MIT researchers have emerged from their smoke filled labs with a new chip which can provide mobile gear deep learning properties.
At the International Solid State Circuits Conference in San Francisco this week, MIT researchers presented a new chip designed specifically to run mobile neural networks. The chip is 10 times as efficient as a mobile GPU and means mobile devices could run powerful AI algorithms locally.
Vivienne Sze, an assistant professor of electrical engineering at MIT whose group developed the new chip said that deep learning was useful for many mobile applications including object recognition, speech, face detection.
“Right now, the networks are pretty complex and are mostly run on high-power GPUs. You can imagine that if you can bring that functionality to your cell phone or embedded devices, you could still operate even if you don’t have a Wi-Fi connection. You might also want to process locally for privacy reasons. Processing it on your phone also avoids any transmission latency, so that you can react much faster for certain applications.”
Dubbed Eyeriss, the new chip could be useful for the Internet of Stuff. AI armed networked devices could make important decisions locally, entrusting only their conclusions, rather than raw personal data, to the Internet. And, of course, onboard neural networks would be useful to battery-powered autonomous robots.
Sze and her colleagues used a chip with 168 cores, roughly as many as a mobile GPU has.
Eyeriss’s minimized the frequency with which cores need to exchange data with distant memory banks, an operation that consumes time and energy. The GPU cores share a single, large memory bank and each Eyeriss core has its own memory. The chip has a circuit that compresses data before sending it to individual cores.
Each core can communicate directly with its immediate neighbours, so that if they need to share data, they don’t have to route it through main memory.
The final key to the chip’s efficiency is special-purpose circuitry that allocates tasks across cores. In its local memory, a core needs to store not only the data manipulated by the nodes it’s simulating but data describing the nodes themselves.

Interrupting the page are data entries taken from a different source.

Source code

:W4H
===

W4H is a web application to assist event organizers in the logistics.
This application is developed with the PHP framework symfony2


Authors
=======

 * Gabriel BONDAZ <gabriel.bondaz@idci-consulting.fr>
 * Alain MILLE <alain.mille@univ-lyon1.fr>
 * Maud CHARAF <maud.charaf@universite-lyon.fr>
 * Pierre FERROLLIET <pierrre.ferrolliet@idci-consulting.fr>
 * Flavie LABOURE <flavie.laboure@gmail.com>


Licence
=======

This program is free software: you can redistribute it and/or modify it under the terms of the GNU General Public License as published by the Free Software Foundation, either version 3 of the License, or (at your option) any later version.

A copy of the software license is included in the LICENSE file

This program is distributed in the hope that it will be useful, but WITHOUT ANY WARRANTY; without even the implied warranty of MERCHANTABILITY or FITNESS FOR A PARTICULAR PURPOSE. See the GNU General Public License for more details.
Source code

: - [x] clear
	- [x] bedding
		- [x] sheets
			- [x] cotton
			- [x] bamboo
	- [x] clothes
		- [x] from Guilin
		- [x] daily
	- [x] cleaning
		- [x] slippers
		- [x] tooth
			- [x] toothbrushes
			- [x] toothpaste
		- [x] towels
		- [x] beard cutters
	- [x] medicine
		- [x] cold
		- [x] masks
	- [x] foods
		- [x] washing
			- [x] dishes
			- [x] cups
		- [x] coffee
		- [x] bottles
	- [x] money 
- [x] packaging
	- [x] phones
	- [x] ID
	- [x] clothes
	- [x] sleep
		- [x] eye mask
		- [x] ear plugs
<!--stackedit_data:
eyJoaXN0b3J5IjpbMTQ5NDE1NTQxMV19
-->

The allocation circuit can be reconfigured for different types of networks, automatically distributing both types of data across cores in a way that maximizes the amount of work that each of them can do before fetching more data from main memory.
At the conference, the MIT researchers used Eyeriss to implement a neural network that performs an image-recognition task, the first time that a state-of-the-art neural network has been demonstrated on a custom chip.